#### SUPPLIED PASSAGE:
········
Searching for Unmodeled Signals

Most gravitational-wave searches assume a specific signal model — compact binary coalescence, continuous waves from pulsars, or a stochastic background. But the most exciting discoveries may come from signals we haven’t predicted. Core-collapse supernovae, cosmic string cusps, post-merger remnant oscillations, phase transitions in the early universe, and entirely unknown phenomena could all produce gravitational waves with morphologies that don’t match existing templates.

The challenge

Template-based searches (matched filtering) are optimal when the signal model is known, but they are blind to anything outside their template bank. Unmodeled — or “burst” — searches must detect excess power or coherent patterns in detector data without prior knowledge of the signal shape. This is fundamentally harder: the search must distinguish genuine astrophysical transients from the detector glitches, environmental disturbances, and non-stationary noise artifacts that contaminate real LIGO data at a rate of roughly one per minute.

Existing burst search algorithms illustrate the difficulty. Coherent WaveBurst (cWB) identifies clusters of excess power in the time-frequency plane across multiple detectors, using the constraint that a real signal must be consistent with a single sky location and polarization. BayesWave models transients as a superposition of sine-Gaussian wavelets and uses Bayesian model selection to distinguish signal from glitch. Both approaches achieve detection, but at relatively high signal-to-noise thresholds (typically SNR > 10–15 for confident detection) — far above the matched-filter threshold of ~8 that enables the binary merger catalog. Closing this sensitivity gap is the central goal.

Astrophysical targets

Several known source types produce gravitational waves with poorly modeled or entirely unpredicted waveforms:

• Core-collapse supernovae: The gravitational-wave emission depends on the turbulent dynamics of the collapsing stellar core — convection, the standing accretion shock instability (SASI), and neutrino-driven outflows. Numerical simulations produce diverse waveform morphologies, but no template bank can span the physical parameter space. Detection would probe the engine of the explosion, complementing neutrino and electromagnetic observations.
········
Collection entries:
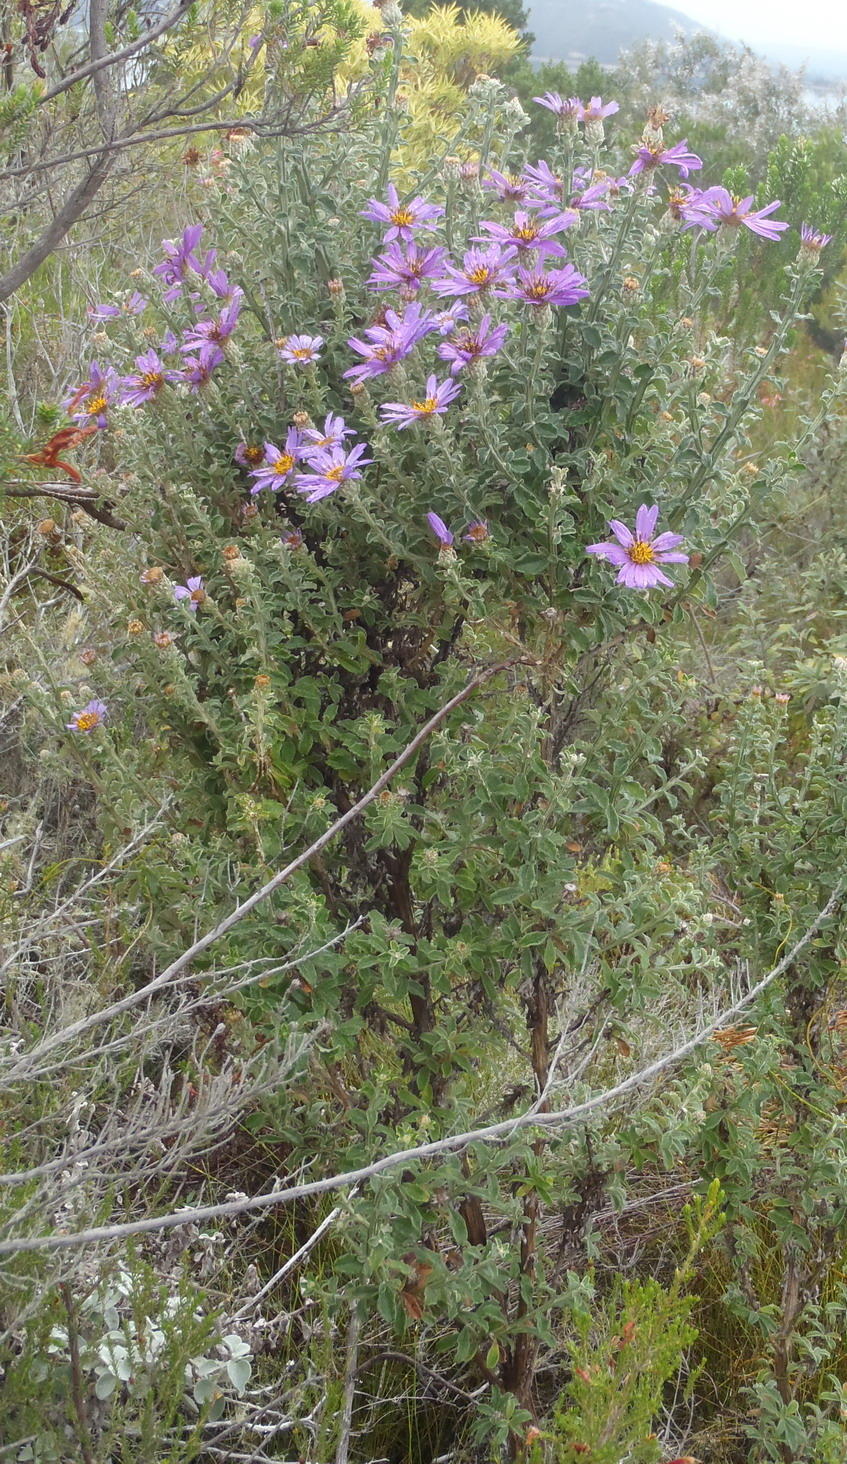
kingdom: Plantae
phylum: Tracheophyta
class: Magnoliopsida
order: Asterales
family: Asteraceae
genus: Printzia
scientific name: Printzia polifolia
········
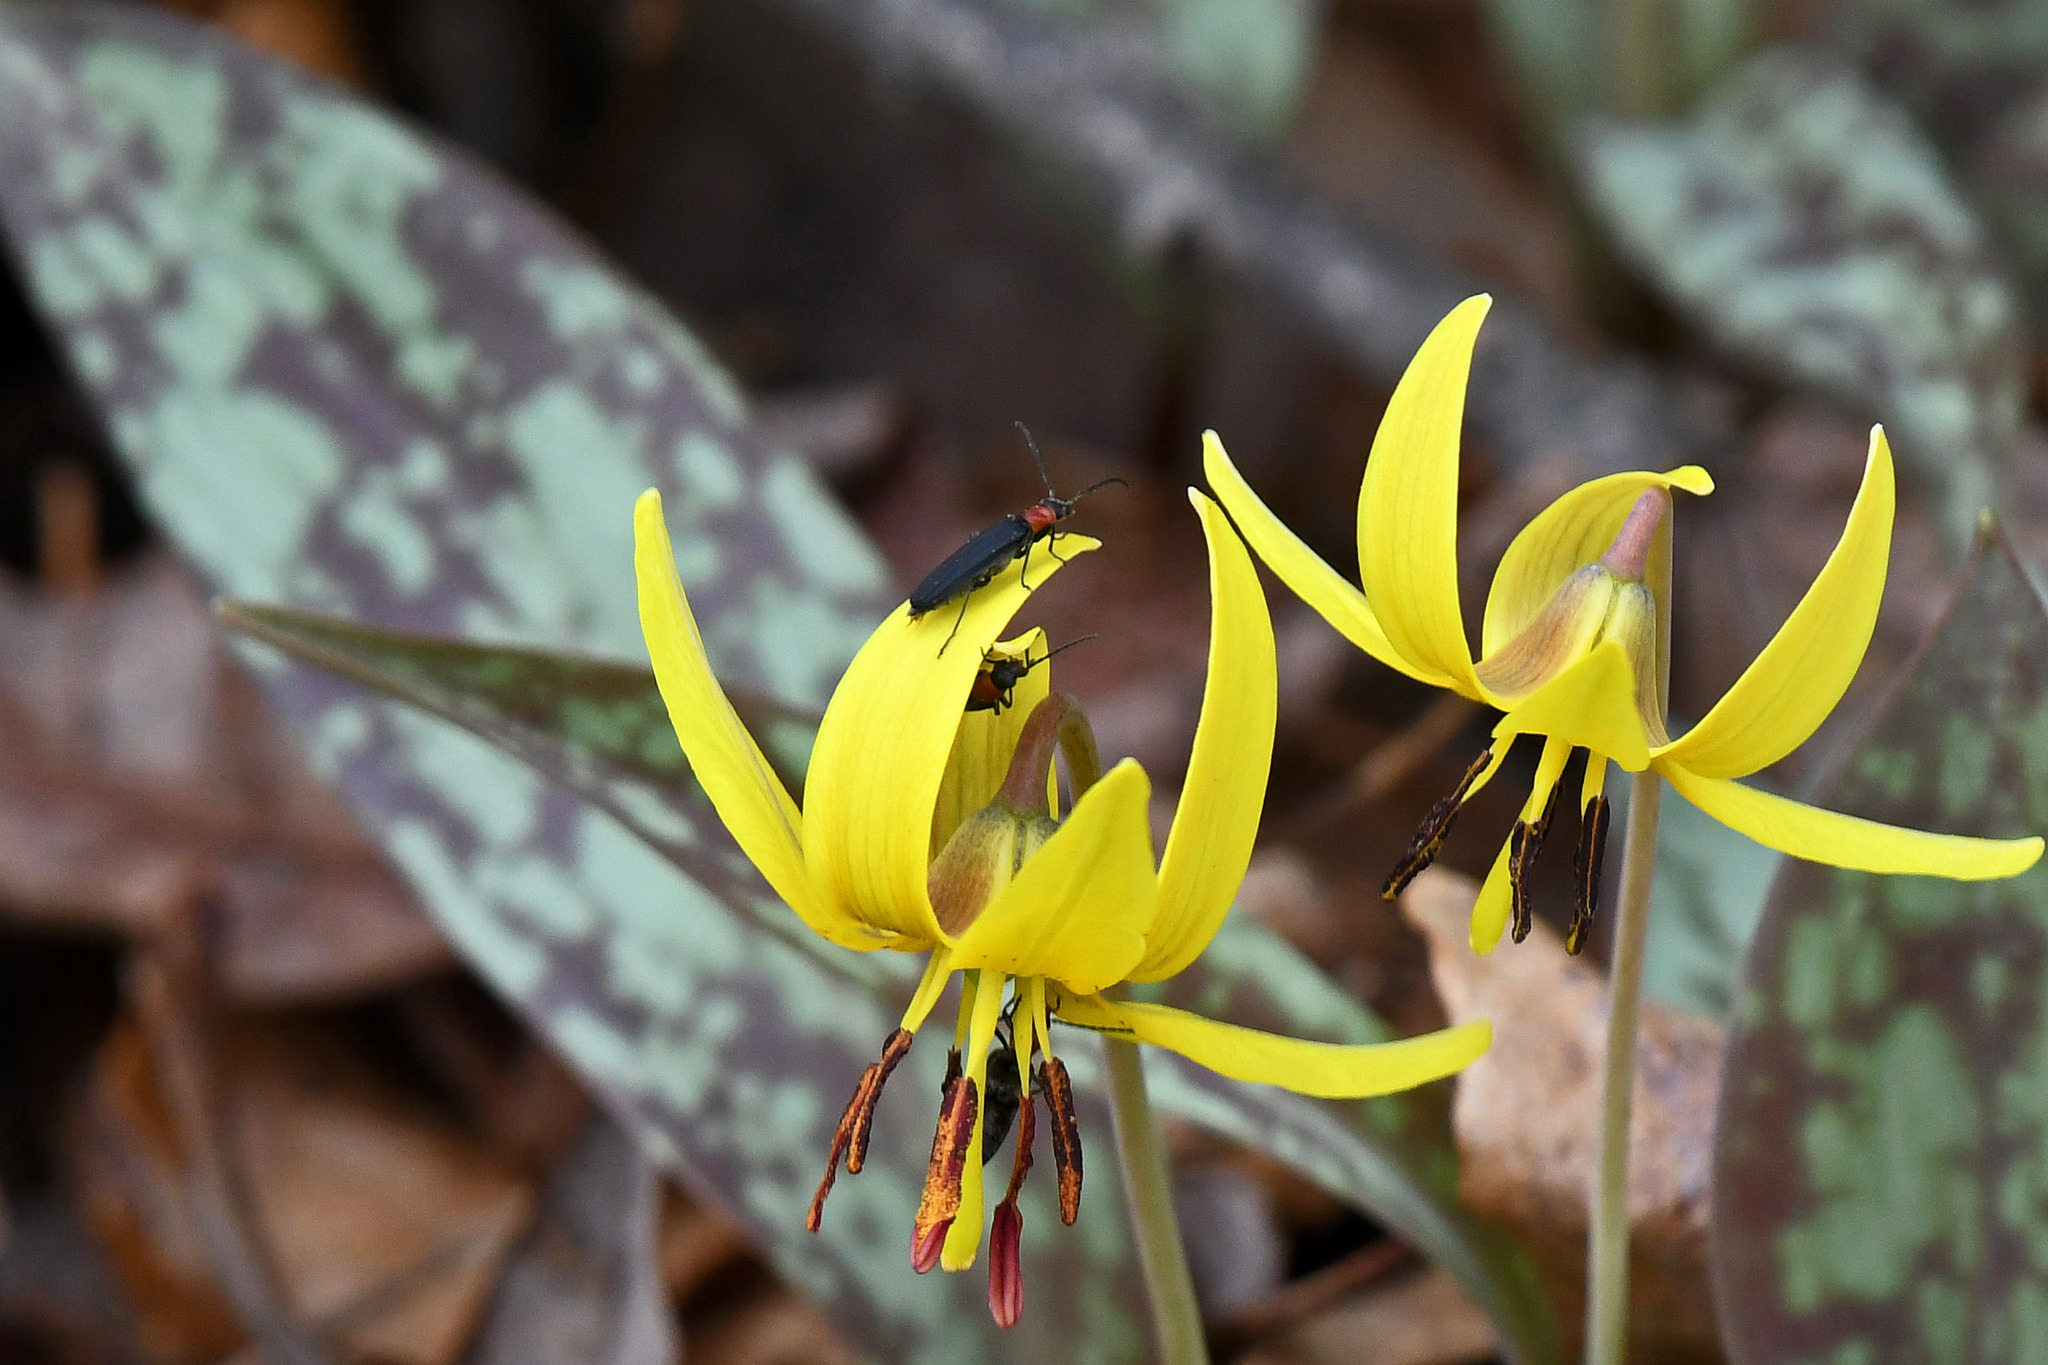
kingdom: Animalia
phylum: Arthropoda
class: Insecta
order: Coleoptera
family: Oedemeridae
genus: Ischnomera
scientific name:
········
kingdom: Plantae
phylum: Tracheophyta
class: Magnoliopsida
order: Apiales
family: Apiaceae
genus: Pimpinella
········
#### WRITTEN REQUEST:
In the text on unmodeled gravitational-wave searches above, rewrite the paragraph beginning "Existing burst search algorithms illustrate the difficulty" as a brief bulleted list that keeps its main facts.

#### RESPONSE:
- Existing burst search algorithms show how hard the problem is.
- Coherent WaveBurst (cWB) finds clusters of excess power in the time-frequency plane across several detectors. It requires a real signal to fit a single sky location and polarization.
- BayesWave models transients as sums of sine-Gaussian wavelets and uses Bayesian model selection to separate signals from glitches.
- Both methods make detections, but only at high signal-to-noise thresholds, typically SNR > 10–15 for confident detection.
- Matched filtering needs only about 8, which makes the binary merger catalog possible.
- Closing this sensitivity gap is the central goal.